[Data items]

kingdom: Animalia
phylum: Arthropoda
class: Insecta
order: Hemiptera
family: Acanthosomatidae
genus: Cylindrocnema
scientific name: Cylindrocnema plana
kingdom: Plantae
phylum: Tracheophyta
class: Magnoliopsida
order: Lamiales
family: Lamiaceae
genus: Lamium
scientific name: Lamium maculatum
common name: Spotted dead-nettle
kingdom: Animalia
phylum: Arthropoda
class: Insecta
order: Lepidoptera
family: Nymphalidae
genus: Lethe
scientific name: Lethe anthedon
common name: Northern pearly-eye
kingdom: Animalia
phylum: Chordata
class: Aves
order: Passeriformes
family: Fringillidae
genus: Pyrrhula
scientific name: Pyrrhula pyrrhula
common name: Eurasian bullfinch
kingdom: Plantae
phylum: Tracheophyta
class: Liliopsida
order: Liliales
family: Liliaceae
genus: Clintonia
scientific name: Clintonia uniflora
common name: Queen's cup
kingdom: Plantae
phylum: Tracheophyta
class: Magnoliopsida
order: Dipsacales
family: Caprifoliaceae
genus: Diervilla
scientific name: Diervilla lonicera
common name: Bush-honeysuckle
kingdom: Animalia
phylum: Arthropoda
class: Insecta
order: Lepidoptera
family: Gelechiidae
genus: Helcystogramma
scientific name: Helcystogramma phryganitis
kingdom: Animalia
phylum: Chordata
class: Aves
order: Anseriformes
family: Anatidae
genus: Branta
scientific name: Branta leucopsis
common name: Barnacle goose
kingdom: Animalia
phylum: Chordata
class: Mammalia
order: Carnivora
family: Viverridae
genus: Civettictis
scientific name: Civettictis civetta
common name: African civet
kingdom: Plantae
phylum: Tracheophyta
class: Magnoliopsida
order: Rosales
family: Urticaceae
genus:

- **Exercise directions**
Repeat every one of the lines above word for word, keeping their order.

- **Task solution**
kingdom: Animalia
phylum: Arthropoda
class: Insecta
order: Hemiptera
family: Acanthosomatidae
genus: Cylindrocnema
scientific name: Cylindrocnema plana
kingdom: Plantae
phylum: Tracheophyta
class: Magnoliopsida
order: Lamiales
family: Lamiaceae
genus: Lamium
scientific name: Lamium maculatum
common name: Spotted dead-nettle
kingdom: Animalia
phylum: Arthropoda
class: Insecta
order: Lepidoptera
family: Nymphalidae
genus: Lethe
scientific name: Lethe anthedon
common name: Northern pearly-eye
kingdom: Animalia
phylum: Chordata
class: Aves
order: Passeriformes
family: Fringillidae
genus: Pyrrhula
scientific name: Pyrrhula pyrrhula
common name: Eurasian bullfinch
kingdom: Plantae
phylum: Tracheophyta
class: Liliopsida
order: Liliales
family: Liliaceae
genus: Clintonia
scientific name: Clintonia uniflora
common name: Queen's cup
kingdom: Plantae
phylum: Tracheophyta
class: Magnoliopsida
order: Dipsacales
family: Caprifoliaceae
genus: Diervilla
scientific name: Diervilla lonicera
common name: Bush-honeysuckle
kingdom: Animalia
phylum: Arthropoda
class: Insecta
order: Lepidoptera
family: Gelechiidae
genus: Helcystogramma
scientific name: Helcystogramma phryganitis
kingdom: Animalia
phylum: Chordata
class: Aves
order: Anseriformes
family: Anatidae
genus: Branta
scientific name: Branta leucopsis
common name: Barnacle goose
kingdom: Animalia
phylum: Chordata
class: Mammalia
order: Carnivora
family: Viverridae
genus: Civettictis
scientific name: Civettictis civetta
common name: African civet
kingdom: Plantae
phylum: Tracheophyta
class: Magnoliopsida
order: Rosales
family: Urticaceae
genus:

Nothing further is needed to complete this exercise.